● What is required
Keep the images out while you set down the data exactly.

*** Opening Source data ***

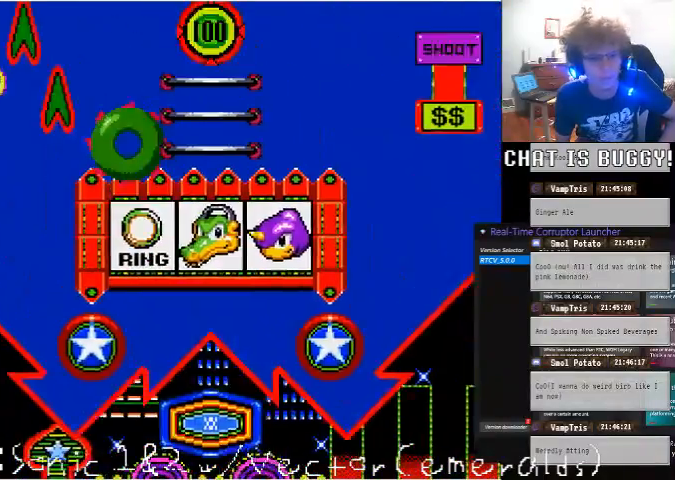
Gameplay with a controller (Xbox layout); each line is a JSON object with the inputs held at the frame after it (dt_ms = milliseconds from this image to that frame). "events" lists button and stick changes between this image and that frame as [ms after this image, input, new state], when the widget could be followed in between. Not read: L1 L2 L3 R1 R2 R3.
{"dt_ms": 500, "buttons": ["DPAD_RIGHT"], "left_stick": "center", "right_stick": "center", "events": [[100, "DPAD_RIGHT", "down"]]}
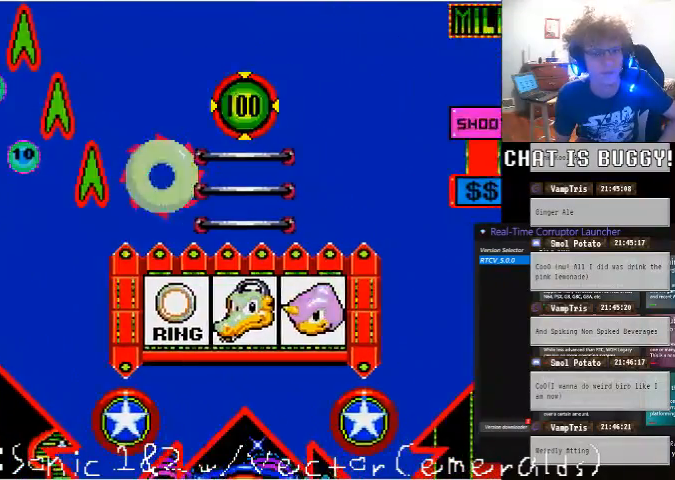
{"dt_ms": 500, "buttons": ["A", "DPAD_UP"], "left_stick": "center", "right_stick": "center", "events": [[150, "DPAD_RIGHT", "up"], [250, "DPAD_UP", "down"], [350, "A", "down"], [400, "DPAD_RIGHT", "down"], [400, "DPAD_UP", "up"], [450, "DPAD_UP", "down"], [500, "DPAD_RIGHT", "up"]]}
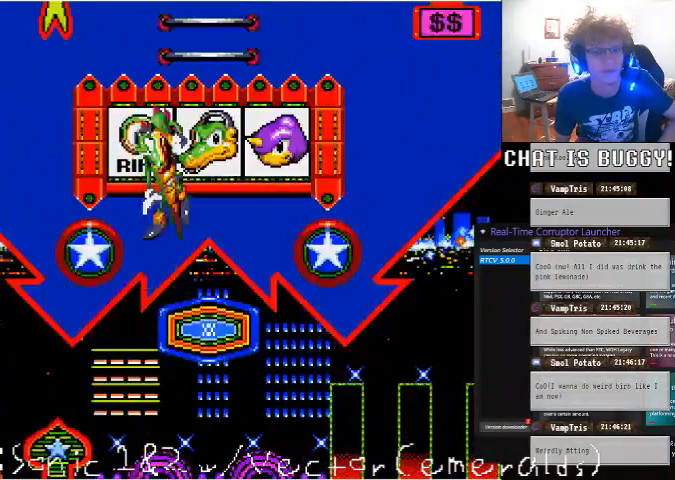
{"dt_ms": 500, "buttons": [], "left_stick": "center", "right_stick": "center", "events": [[150, "A", "up"], [250, "DPAD_UP", "up"]]}
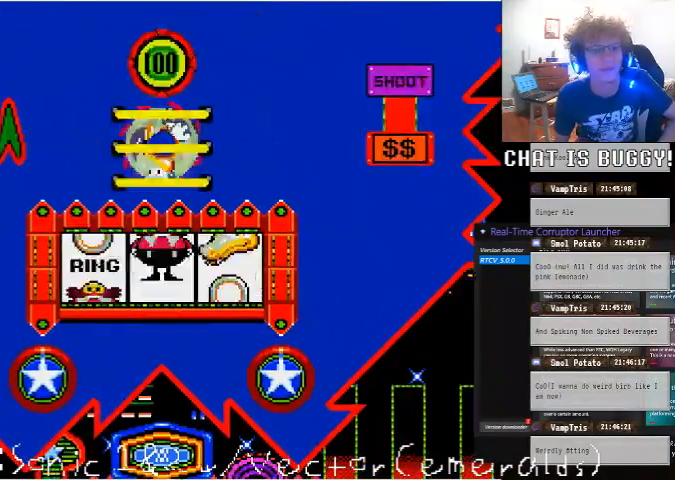
{"dt_ms": 500, "buttons": [], "left_stick": "center", "right_stick": "center", "events": []}
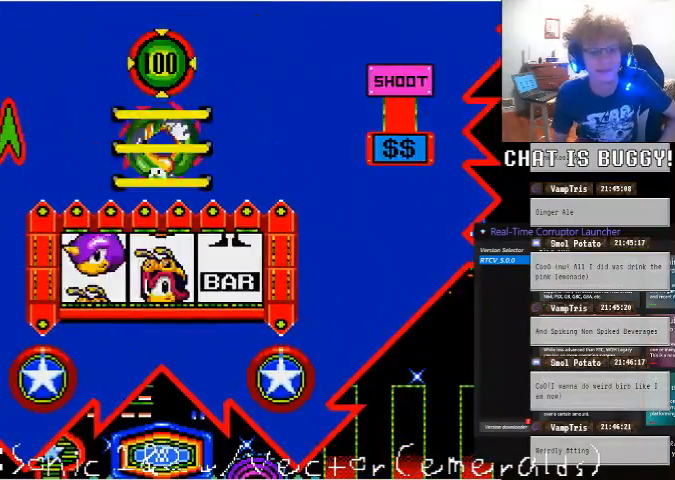
{"dt_ms": 500, "buttons": [], "left_stick": "center", "right_stick": "center", "events": []}
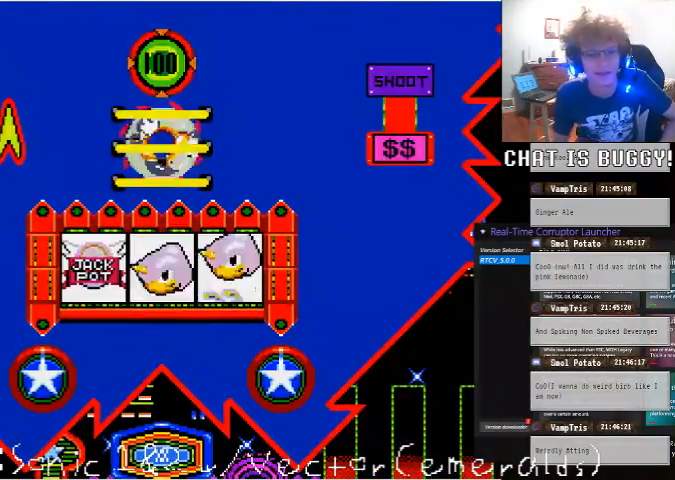
{"dt_ms": 500, "buttons": [], "left_stick": "center", "right_stick": "center", "events": []}
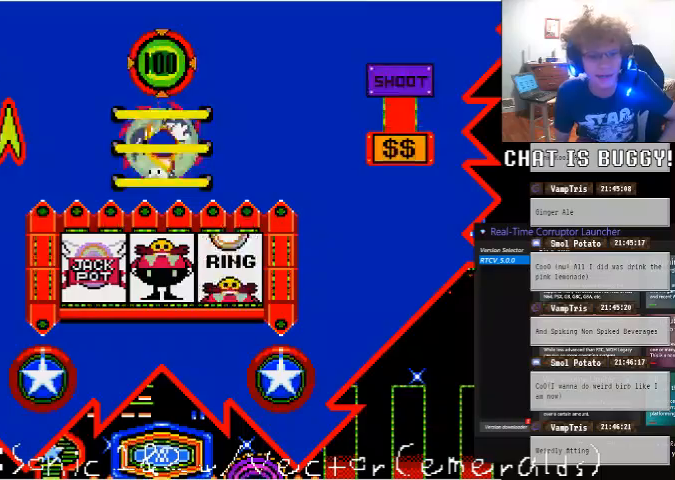
{"dt_ms": 500, "buttons": [], "left_stick": "center", "right_stick": "center", "events": []}
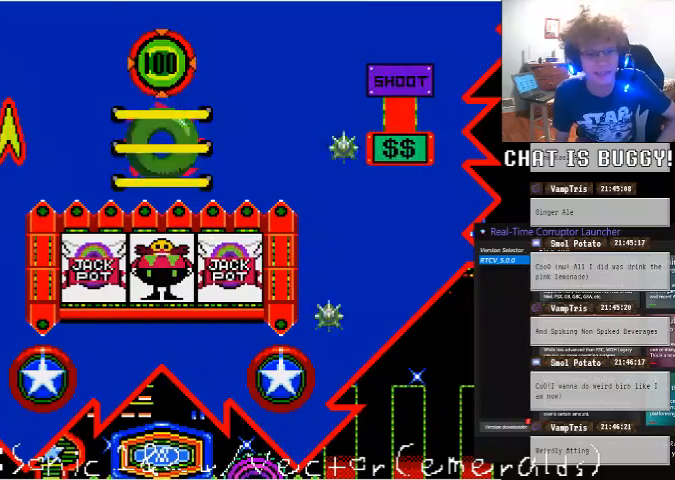
{"dt_ms": 500, "buttons": [], "left_stick": "center", "right_stick": "center", "events": []}
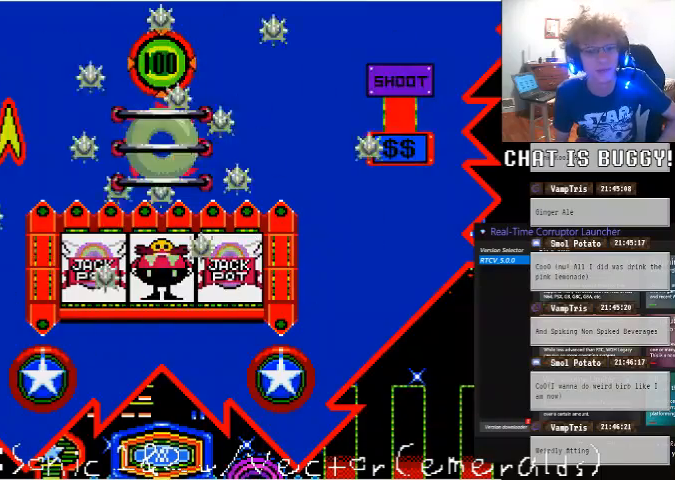
{"dt_ms": 500, "buttons": [], "left_stick": "center", "right_stick": "center", "events": [[250, "X", "down"], [300, "X", "up"]]}
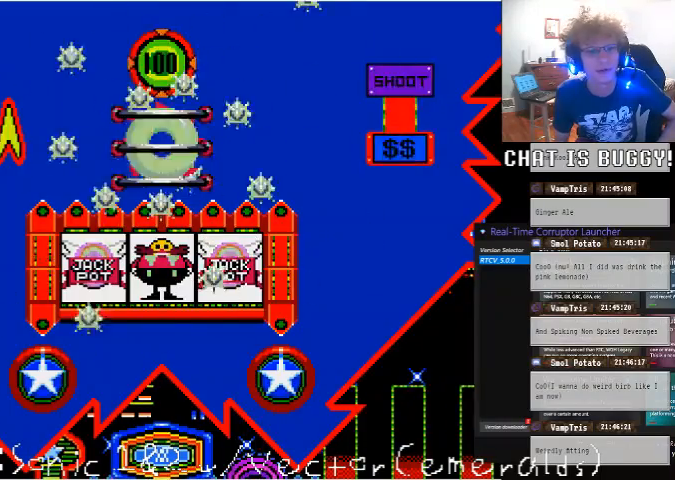
{"dt_ms": 500, "buttons": [], "left_stick": "center", "right_stick": "center", "events": []}
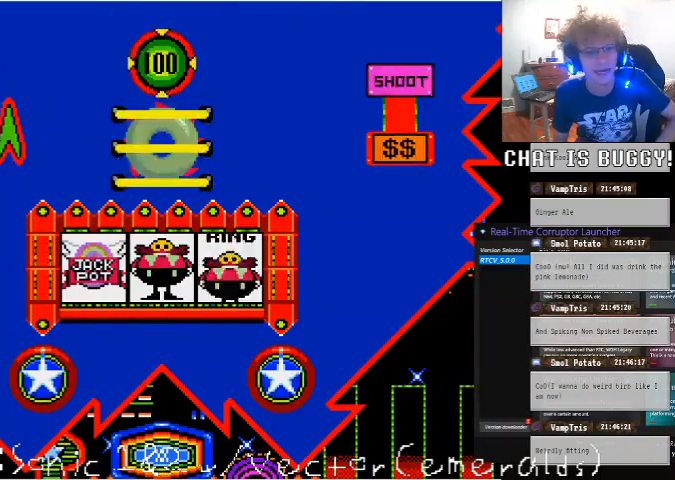
{"dt_ms": 500, "buttons": [], "left_stick": "center", "right_stick": "center", "events": [[150, "DPAD_UP", "down"], [250, "DPAD_UP", "up"]]}
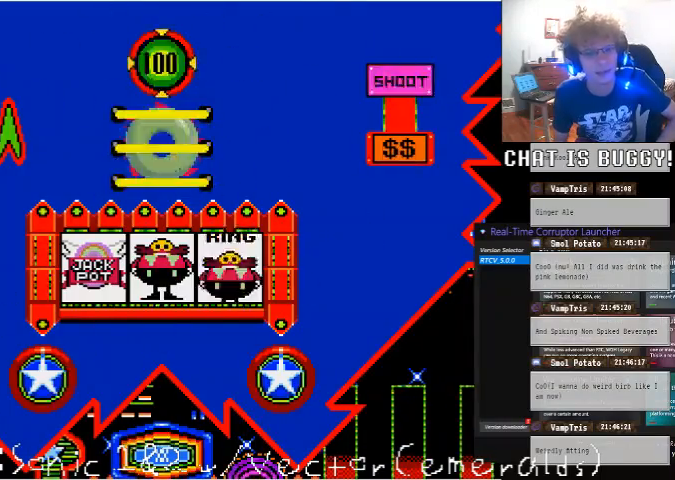
{"dt_ms": 500, "buttons": [], "left_stick": "center", "right_stick": "center", "events": []}
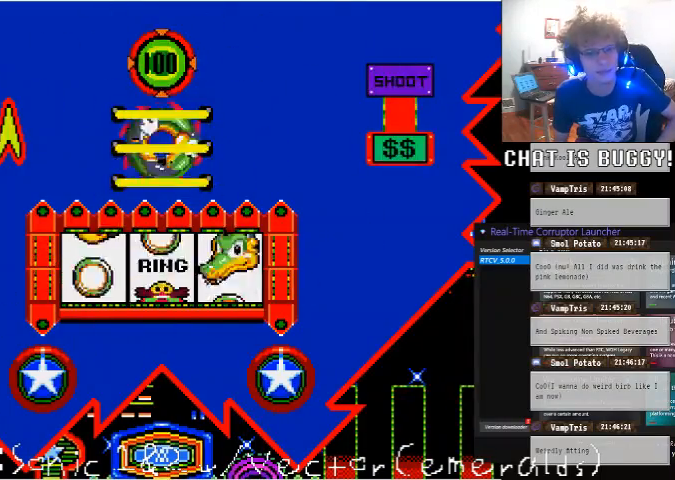
{"dt_ms": 500, "buttons": [], "left_stick": "center", "right_stick": "center", "events": []}
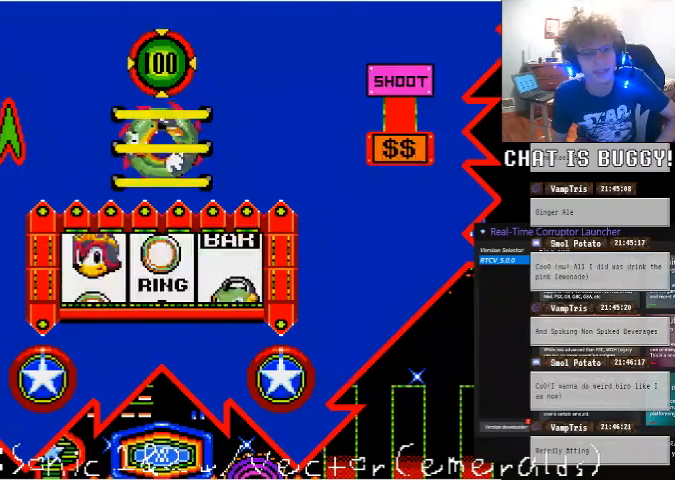
{"dt_ms": 500, "buttons": [], "left_stick": "center", "right_stick": "center", "events": []}
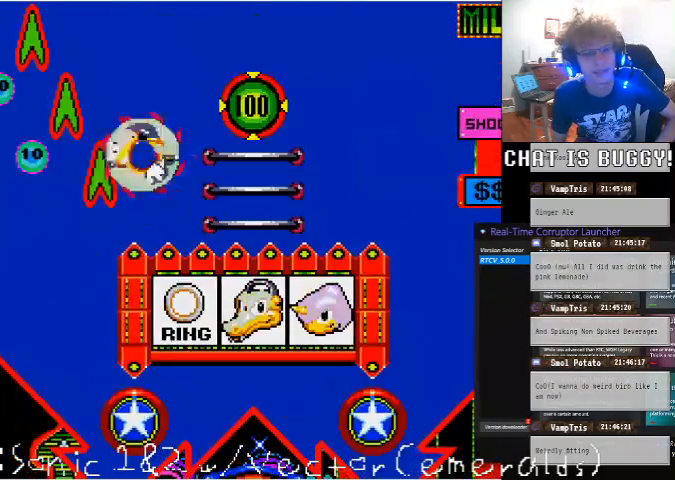
{"dt_ms": 500, "buttons": [], "left_stick": "center", "right_stick": "center", "events": [[150, "DPAD_RIGHT", "down"], [450, "DPAD_RIGHT", "up"]]}
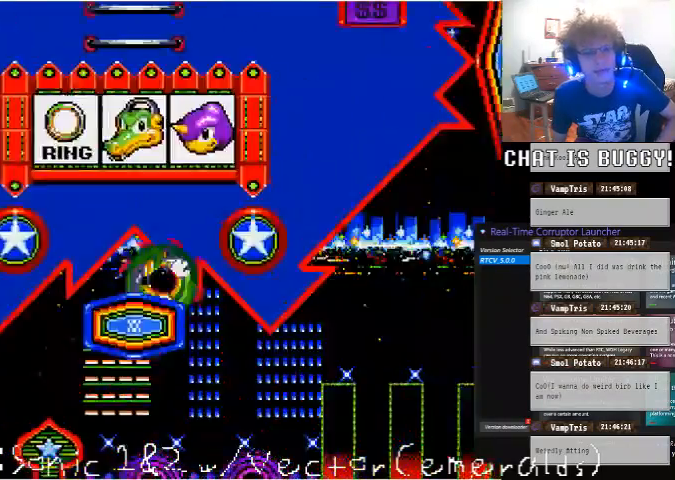
{"dt_ms": 500, "buttons": ["DPAD_RIGHT"], "left_stick": "center", "right_stick": "center", "events": [[50, "DPAD_LEFT", "down"], [350, "DPAD_LEFT", "up"], [450, "DPAD_RIGHT", "down"]]}
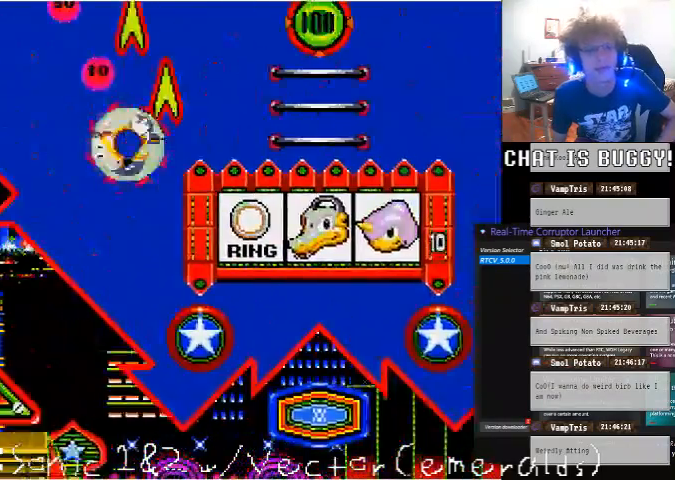
{"dt_ms": 500, "buttons": ["A"], "left_stick": "center", "right_stick": "center", "events": [[150, "A", "down"], [500, "DPAD_RIGHT", "up"]]}
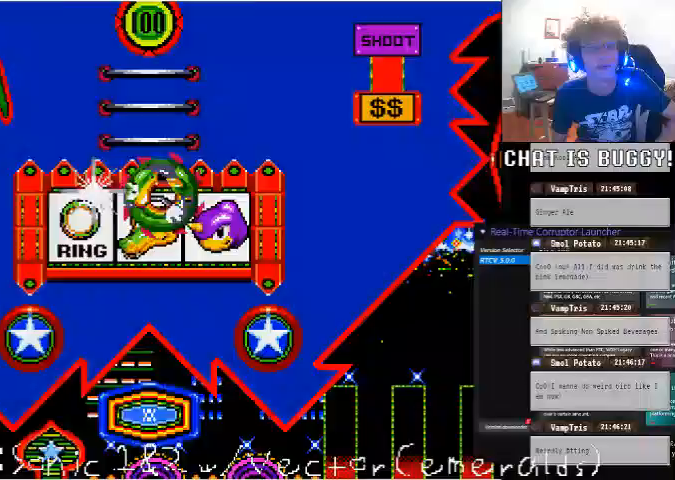
{"dt_ms": 1000, "buttons": [], "left_stick": "center", "right_stick": "center"}
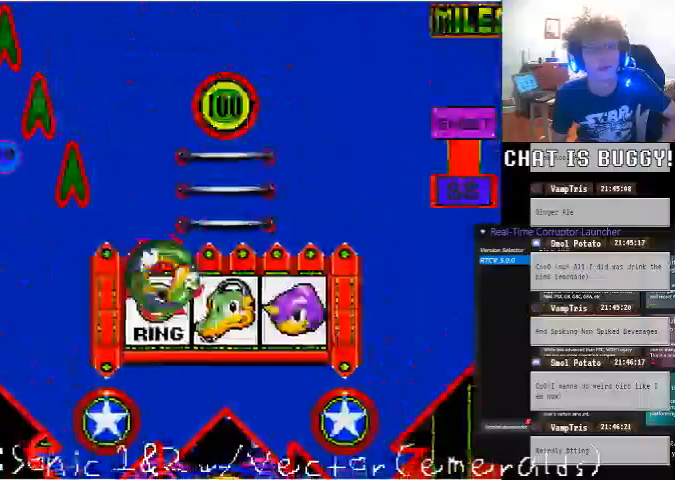
{"dt_ms": 500, "buttons": [], "left_stick": "center", "right_stick": "center", "events": []}
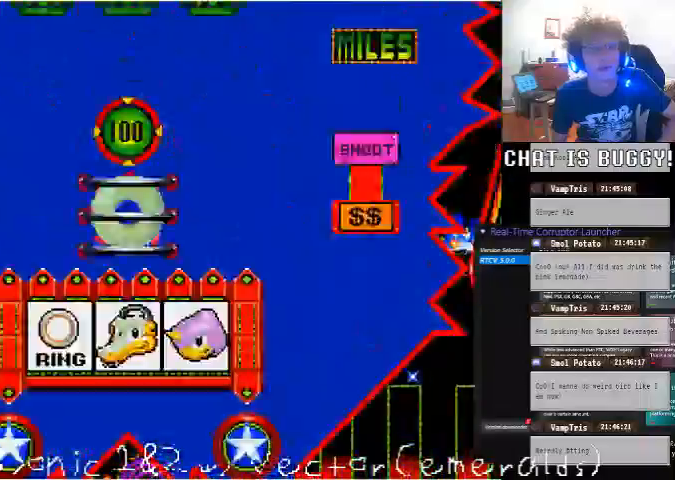
{"dt_ms": 500, "buttons": [], "left_stick": "center", "right_stick": "center", "events": []}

*** Closing Source data ***

● Result for this exercise
Gameplay with a controller (Xbox layout); each line is a JSON object with the inputs held at the frame after it (dt_ms = milliseconds from this image to that frame). "events" lists button and stick changes between this image and that frame as [ms after this image, input, new state], when the widget could be followed in between. Not read: L1 L2 L3 R1 R2 R3.
{"dt_ms": 500, "buttons": ["DPAD_RIGHT"], "left_stick": "center", "right_stick": "center", "events": [[100, "DPAD_RIGHT", "down"]]}
{"dt_ms": 500, "buttons": ["A", "DPAD_UP"], "left_stick": "center", "right_stick": "center", "events": [[150, "DPAD_RIGHT", "up"], [250, "DPAD_UP", "down"], [350, "A", "down"], [400, "DPAD_RIGHT", "down"], [400, "DPAD_UP", "up"], [450, "DPAD_UP", "down"], [500, "DPAD_RIGHT", "up"]]}
{"dt_ms": 500, "buttons": [], "left_stick": "center", "right_stick": "center", "events": [[150, "A", "up"], [250, "DPAD_UP", "up"]]}
{"dt_ms": 500, "buttons": [], "left_stick": "center", "right_stick": "center", "events": []}
{"dt_ms": 500, "buttons": [], "left_stick": "center", "right_stick": "center", "events": []}
{"dt_ms": 500, "buttons": [], "left_stick": "center", "right_stick": "center", "events": []}
{"dt_ms": 500, "buttons": [], "left_stick": "center", "right_stick": "center", "events": []}
{"dt_ms": 500, "buttons": [], "left_stick": "center", "right_stick": "center", "events": []}
{"dt_ms": 500, "buttons": [], "left_stick": "center", "right_stick": "center", "events": [[250, "X", "down"], [300, "X", "up"]]}
{"dt_ms": 500, "buttons": [], "left_stick": "center", "right_stick": "center", "events": []}
{"dt_ms": 500, "buttons": [], "left_stick": "center", "right_stick": "center", "events": [[150, "DPAD_UP", "down"], [250, "DPAD_UP", "up"]]}
{"dt_ms": 500, "buttons": [], "left_stick": "center", "right_stick": "center", "events": []}
{"dt_ms": 500, "buttons": [], "left_stick": "center", "right_stick": "center", "events": []}
{"dt_ms": 500, "buttons": [], "left_stick": "center", "right_stick": "center", "events": []}
{"dt_ms": 500, "buttons": [], "left_stick": "center", "right_stick": "center", "events": [[150, "DPAD_RIGHT", "down"], [450, "DPAD_RIGHT", "up"]]}
{"dt_ms": 500, "buttons": ["DPAD_RIGHT"], "left_stick": "center", "right_stick": "center", "events": [[50, "DPAD_LEFT", "down"], [350, "DPAD_LEFT", "up"], [450, "DPAD_RIGHT", "down"]]}
{"dt_ms": 500, "buttons": ["A"], "left_stick": "center", "right_stick": "center", "events": [[150, "A", "down"], [500, "DPAD_RIGHT", "up"]]}
{"dt_ms": 1000, "buttons": [], "left_stick": "center", "right_stick": "center"}
{"dt_ms": 500, "buttons": [], "left_stick": "center", "right_stick": "center", "events": []}
{"dt_ms": 500, "buttons": [], "left_stick": "center", "right_stick": "center", "events": []}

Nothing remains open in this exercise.